How to get through bad patches in a relationship

I actually disagree that there is such a thing as a bad patch in a relationship. Every relationship is made up of individual moments, which are guided by how each person in the relationship is feeling at that particular moment. However, a lot of couples refer to a consistent spell of negative emotions in their relationship as a “bad patch”. There are several ways to become more conscious about these situations and ultimately decide how best to rectify them…

The main cause of bad emotions in a relationship:

The main catalyst for negative emotions in a relationship and what constitutes for 99% of those emotions is a feeling of inadequate validation from your partner, or to put it another way, not feeling loved enough!

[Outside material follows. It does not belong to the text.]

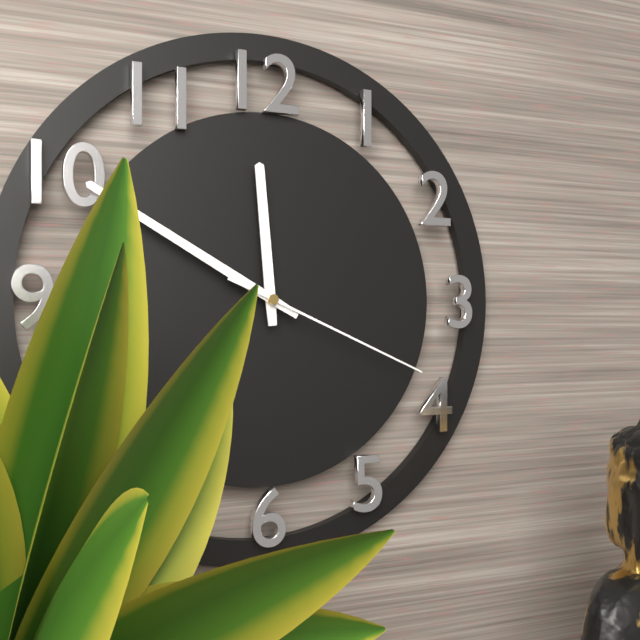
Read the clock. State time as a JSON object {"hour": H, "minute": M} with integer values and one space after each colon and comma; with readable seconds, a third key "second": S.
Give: {"hour": 11, "minute": 50, "second": 19}
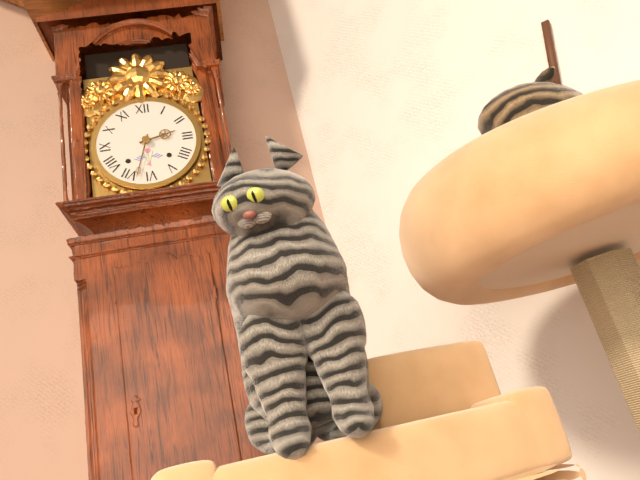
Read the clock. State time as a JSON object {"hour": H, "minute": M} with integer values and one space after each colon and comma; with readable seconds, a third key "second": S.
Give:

Think back to all the times you have felt even the slightest bit of resentment towards your partner and I imagine you can make relate to the concept of not feeling loved or respected. Even seemingly trivial acts in a relationship can contribute towards this. Something inconsequential such as your partner not showing enough interest in something you’ve achieved, or your partner not taking the time to understand your point of view can incite these initial feelings of underlying resentment. Even a justifiable reason from your partner, such as being overwhelmed or busy, cannot counteract the stirring emotions.

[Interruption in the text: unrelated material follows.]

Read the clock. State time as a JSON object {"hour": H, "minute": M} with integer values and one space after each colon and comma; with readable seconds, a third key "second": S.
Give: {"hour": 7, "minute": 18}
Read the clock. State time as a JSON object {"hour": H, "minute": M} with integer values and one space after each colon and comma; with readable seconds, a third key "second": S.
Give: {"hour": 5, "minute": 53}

Remember that this goes both ways. Make sure you’re never biased when trying to analyse a situation relevant to the above.

Think before you act:

The thing that distinguishes a discussion from an argument, even if both are on the exact same topic, is the level of negative emotion. This is almost always due to not allowing enough time for one’s emotions to settle and to rationalise respective viewpoints into a format that can be discussed.

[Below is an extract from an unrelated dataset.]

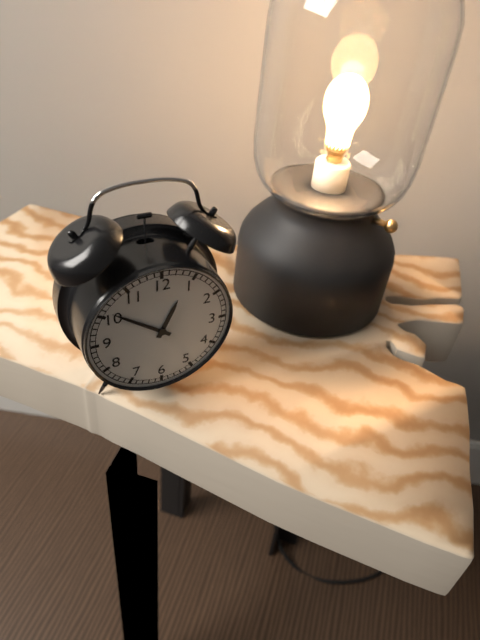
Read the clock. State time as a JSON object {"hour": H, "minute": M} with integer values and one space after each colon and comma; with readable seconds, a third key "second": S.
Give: {"hour": 12, "minute": 51}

The reason I argue so rarely with my girlfriend is because I always allow myself this time to think about my feelings, instead of blowing off and acting irrationally in the moment.

If a point needs to be said, then it needs to be said, but conveying your point through arguments and raised voices is extremely counter-productive. It makes both parties angry and less willing to actually take on board the points. Subsequent feelings of resentment are inevitable.

Talk it through:

Expanding on from the previous point, I do believe that disputes and negative emotions need to be discussed if that’s the way you prefer to deal with them. However, you want to do this once you are both in a calm and unoccupied state and your feelings have already been rationalised. A mutual desire to calmly discuss the issue is the first step to avoid accidently shifting back into argument mode.

You want to be especially careful to present your points as personal feelings without blame. The moment any kind of accusatory language appears is when the other half of the relationship starts to feel victimised and disrespected.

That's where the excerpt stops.